Re: [tied] irrelevence of race

From: Alexander Stolbov
Message: 22468
Date: 2003-06-02

----- Original Message -----
From: "Piotr Gasiorowski" <piotr.gasiorowski@...>
To: <cybalist@yahoogroups.com>
Sent: Monday, June 02, 2003 12:30 PM
Subject: Re: [tied] irrelevence of race


>
> ----- Original Message -----
> From: Michael J Smith
> To: cybalist@yahoogroups.com
> Sent: Sunday, June 01, 2003 9:37 PM
> Subject: [tied] irrelevence of race
>
>
>
> > Why do some still think Indo-European Speakers="Caucasians". I still
come
> across this way of thinking in books, and it seems many still make this
> connection.
>
> I'd be surprised if they hadn't been "Europoid" in a rathert general
sense,
> but all speculation about their pigmentation or lack thereof seems
> groundless to me. They were likely as mixed, racially, as most European
> ethnic groups are at present. Anyway, IE is a _purely_ linguistic concept,
> not a biological one.
>
> Piotr


The degree of genetic diversity changes in animal and plant populations in
time.
When a population is isolated some relatively rare genes fall out from the
common fund and diversity decreases. Such conditions are also favourable for
emergence different peculiarities (both adaptive and neutral). Apparently
these processes dominated when human races formed.

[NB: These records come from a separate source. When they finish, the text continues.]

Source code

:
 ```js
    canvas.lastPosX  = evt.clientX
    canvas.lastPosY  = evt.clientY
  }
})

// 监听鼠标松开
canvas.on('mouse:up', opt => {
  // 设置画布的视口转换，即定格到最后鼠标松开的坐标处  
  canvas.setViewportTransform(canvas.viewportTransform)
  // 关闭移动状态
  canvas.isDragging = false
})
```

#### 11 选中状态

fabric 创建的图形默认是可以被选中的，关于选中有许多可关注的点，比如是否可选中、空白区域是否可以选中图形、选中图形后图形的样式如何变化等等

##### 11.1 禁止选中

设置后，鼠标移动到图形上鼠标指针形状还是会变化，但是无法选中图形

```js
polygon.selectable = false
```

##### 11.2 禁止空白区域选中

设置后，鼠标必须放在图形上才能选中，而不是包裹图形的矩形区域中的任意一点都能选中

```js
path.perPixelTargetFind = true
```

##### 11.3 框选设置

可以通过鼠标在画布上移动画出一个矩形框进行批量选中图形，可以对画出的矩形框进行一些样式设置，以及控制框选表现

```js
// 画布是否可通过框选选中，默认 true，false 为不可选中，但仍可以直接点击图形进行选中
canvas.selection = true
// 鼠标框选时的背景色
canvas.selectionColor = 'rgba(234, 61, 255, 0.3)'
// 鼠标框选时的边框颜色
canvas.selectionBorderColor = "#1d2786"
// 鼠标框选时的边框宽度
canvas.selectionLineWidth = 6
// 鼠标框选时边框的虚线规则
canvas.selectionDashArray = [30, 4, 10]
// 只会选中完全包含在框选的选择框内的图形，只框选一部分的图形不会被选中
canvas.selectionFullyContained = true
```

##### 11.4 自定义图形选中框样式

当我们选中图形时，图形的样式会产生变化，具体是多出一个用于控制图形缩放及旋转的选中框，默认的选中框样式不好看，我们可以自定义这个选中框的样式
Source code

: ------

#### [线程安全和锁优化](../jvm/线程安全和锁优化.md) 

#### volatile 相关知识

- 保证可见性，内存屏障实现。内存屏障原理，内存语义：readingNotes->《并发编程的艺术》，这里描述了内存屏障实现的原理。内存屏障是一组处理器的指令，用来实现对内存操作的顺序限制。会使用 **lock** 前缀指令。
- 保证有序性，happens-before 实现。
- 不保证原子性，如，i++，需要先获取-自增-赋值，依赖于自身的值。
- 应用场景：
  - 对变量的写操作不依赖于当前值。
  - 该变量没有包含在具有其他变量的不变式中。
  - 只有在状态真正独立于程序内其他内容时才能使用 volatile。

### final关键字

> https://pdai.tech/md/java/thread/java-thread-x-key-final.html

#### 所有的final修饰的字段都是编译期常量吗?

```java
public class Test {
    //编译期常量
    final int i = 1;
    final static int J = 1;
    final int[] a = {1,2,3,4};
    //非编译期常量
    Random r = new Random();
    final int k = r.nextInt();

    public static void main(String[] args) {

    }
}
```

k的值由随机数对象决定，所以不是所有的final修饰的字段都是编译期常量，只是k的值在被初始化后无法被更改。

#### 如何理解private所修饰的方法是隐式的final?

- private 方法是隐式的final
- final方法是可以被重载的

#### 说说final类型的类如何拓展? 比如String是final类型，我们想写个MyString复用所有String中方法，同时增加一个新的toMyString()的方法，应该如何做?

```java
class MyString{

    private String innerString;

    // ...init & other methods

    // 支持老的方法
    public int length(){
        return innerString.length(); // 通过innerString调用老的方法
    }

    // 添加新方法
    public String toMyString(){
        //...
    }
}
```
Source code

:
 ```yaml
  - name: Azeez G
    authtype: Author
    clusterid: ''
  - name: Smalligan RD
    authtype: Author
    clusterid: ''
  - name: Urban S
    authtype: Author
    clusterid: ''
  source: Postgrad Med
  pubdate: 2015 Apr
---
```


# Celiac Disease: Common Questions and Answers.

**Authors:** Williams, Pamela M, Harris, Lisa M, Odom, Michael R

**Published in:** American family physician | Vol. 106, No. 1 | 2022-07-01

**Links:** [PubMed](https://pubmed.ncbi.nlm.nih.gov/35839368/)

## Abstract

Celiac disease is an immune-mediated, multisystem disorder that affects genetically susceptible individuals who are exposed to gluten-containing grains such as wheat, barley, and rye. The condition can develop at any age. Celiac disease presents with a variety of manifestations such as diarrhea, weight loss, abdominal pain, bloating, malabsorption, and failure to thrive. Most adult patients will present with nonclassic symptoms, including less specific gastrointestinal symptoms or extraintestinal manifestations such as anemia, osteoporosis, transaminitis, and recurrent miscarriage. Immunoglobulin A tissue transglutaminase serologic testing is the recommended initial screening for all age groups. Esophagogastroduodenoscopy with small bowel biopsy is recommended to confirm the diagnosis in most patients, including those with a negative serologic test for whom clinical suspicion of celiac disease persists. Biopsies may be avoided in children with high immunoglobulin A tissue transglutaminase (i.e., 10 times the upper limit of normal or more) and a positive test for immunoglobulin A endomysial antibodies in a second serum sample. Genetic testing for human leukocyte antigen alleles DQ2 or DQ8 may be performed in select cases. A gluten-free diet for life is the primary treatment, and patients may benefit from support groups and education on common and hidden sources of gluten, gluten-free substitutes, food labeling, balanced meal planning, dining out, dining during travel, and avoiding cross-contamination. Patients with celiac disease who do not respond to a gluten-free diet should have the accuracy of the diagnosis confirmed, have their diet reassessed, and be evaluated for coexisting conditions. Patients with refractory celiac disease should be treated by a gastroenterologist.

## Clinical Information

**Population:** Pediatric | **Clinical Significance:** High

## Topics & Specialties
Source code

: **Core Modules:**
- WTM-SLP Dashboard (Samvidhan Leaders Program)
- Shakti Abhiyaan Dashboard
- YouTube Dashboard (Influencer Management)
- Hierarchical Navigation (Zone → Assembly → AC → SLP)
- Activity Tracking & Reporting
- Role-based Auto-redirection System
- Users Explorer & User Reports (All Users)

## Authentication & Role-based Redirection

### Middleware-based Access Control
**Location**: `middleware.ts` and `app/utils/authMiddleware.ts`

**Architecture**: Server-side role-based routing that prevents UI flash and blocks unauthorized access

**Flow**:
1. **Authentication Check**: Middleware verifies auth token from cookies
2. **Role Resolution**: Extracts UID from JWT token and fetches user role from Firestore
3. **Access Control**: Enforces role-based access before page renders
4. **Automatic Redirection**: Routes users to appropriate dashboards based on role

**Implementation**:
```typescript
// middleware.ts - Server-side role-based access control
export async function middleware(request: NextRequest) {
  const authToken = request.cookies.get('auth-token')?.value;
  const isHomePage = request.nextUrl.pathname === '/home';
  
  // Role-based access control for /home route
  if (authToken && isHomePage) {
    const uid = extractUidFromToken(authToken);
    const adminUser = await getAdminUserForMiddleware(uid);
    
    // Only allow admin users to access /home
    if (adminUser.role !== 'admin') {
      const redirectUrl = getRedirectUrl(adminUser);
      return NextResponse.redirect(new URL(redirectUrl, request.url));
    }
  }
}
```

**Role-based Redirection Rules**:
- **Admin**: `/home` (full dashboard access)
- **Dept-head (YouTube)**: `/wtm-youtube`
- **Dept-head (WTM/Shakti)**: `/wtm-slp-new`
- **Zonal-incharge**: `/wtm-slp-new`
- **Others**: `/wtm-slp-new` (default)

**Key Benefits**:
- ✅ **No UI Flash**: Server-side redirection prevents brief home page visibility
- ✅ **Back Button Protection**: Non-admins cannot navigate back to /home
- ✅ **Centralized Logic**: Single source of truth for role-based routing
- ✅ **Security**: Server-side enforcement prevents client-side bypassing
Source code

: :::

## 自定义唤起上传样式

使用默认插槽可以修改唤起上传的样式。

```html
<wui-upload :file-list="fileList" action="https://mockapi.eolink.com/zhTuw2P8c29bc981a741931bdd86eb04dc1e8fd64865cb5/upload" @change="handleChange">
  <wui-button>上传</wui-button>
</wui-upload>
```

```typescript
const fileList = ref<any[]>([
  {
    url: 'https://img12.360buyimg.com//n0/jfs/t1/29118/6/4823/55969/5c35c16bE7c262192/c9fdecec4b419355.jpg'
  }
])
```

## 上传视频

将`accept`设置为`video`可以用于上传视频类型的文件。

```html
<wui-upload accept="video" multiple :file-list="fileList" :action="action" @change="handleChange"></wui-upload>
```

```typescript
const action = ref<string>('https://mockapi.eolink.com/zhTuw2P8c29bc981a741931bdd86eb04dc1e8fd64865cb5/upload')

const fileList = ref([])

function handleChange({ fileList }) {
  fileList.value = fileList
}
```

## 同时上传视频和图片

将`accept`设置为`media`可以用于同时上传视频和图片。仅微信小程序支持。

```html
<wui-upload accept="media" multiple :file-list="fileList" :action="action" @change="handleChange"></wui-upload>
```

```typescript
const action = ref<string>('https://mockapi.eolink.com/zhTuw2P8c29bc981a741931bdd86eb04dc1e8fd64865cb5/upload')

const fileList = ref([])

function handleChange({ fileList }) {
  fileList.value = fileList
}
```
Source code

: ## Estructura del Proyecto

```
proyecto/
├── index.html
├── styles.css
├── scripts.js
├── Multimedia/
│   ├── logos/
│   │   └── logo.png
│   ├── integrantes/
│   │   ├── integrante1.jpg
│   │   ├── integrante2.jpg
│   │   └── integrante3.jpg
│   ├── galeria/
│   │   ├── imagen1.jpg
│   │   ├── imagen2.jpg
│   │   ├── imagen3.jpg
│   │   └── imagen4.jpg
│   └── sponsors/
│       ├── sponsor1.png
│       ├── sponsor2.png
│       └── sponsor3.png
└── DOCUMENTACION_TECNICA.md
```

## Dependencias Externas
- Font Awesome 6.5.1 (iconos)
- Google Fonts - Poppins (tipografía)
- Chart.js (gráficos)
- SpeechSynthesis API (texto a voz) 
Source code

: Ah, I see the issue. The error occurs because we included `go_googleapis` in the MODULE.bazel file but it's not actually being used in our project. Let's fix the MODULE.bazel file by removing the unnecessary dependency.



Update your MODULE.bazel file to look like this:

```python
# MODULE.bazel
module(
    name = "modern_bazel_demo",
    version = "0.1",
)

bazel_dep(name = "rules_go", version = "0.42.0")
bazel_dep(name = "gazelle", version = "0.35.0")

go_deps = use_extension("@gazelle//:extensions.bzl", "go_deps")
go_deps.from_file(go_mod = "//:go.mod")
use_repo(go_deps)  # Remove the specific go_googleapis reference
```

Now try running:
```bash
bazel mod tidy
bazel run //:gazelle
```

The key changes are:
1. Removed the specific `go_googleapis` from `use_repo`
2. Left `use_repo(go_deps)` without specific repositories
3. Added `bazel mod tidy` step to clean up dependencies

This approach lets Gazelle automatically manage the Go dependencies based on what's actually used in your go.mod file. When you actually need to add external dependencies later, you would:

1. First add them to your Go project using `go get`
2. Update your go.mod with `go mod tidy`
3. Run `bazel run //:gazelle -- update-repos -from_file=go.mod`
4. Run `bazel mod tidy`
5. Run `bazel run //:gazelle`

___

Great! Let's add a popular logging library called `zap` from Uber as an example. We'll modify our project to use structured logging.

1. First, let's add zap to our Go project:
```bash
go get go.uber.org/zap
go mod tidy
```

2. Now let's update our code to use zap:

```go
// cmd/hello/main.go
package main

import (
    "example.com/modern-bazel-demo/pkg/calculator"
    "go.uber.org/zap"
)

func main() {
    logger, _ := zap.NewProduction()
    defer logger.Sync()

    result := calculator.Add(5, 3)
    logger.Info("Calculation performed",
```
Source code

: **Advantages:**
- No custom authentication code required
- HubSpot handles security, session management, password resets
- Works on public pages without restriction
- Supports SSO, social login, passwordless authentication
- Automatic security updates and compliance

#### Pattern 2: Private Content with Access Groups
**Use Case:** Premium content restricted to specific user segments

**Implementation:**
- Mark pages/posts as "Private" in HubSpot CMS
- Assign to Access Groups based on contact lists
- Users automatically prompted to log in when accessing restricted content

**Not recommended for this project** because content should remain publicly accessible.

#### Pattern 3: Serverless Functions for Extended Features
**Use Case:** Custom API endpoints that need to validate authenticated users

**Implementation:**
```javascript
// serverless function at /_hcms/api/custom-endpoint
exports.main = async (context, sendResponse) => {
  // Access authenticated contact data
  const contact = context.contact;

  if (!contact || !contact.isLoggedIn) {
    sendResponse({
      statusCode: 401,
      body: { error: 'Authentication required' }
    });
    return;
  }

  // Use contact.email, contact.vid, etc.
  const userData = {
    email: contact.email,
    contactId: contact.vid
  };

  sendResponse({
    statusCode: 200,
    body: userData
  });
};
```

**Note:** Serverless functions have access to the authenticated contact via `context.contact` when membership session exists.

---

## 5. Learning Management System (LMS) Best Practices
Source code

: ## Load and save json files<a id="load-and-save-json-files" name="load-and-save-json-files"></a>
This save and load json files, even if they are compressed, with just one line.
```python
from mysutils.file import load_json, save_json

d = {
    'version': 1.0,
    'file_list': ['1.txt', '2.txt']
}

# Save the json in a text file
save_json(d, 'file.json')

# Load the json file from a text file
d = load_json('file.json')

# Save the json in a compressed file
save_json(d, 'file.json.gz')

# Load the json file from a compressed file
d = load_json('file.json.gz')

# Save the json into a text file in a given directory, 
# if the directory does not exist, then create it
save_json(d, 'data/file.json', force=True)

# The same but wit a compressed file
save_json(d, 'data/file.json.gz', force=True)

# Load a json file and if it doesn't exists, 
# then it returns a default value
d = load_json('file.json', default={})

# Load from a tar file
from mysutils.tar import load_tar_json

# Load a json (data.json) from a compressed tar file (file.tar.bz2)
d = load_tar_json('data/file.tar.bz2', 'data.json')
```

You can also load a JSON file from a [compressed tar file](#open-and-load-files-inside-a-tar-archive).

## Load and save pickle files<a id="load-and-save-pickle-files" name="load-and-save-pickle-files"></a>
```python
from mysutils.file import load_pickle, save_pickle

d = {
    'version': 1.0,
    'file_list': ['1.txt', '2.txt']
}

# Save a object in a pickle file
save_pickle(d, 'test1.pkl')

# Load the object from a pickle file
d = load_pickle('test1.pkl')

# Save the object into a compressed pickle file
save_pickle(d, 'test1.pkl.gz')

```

Paleolithic tribes can be well described as populations of large predators
or omnivorous animals (if the role of gathering is enough high) - like bears
or wild pigs. Their population density is stable until their forage reserve
is changed considerably due to external factors. Sexual contacts with
members of neighboring alien populations are minimal.

However in Neolithic the situation changes principally. The amount of people
who can get food on a territory unit increases dozens times and the later
the more. All the Neolithic and post-Neolithic populations have a tendency
to grow. There bigger is a community (a society, a nation) the better are
its chances in all post-Neolithic epoques. Generally it becomes more
advantageously to assimilate (to incorporate, to conquer) neighbors than to
kill them. Since this time the degree of genetic mixture should increase
progressively everywhere.

The exceptions could be only in well isolated populations. Indo-European
groups (at least in Europe) definitely were not isolated. Thus I guess that
modern ethnic groups inhabiting Europe are more genetically diverse than
their ancestors some thousand years ago.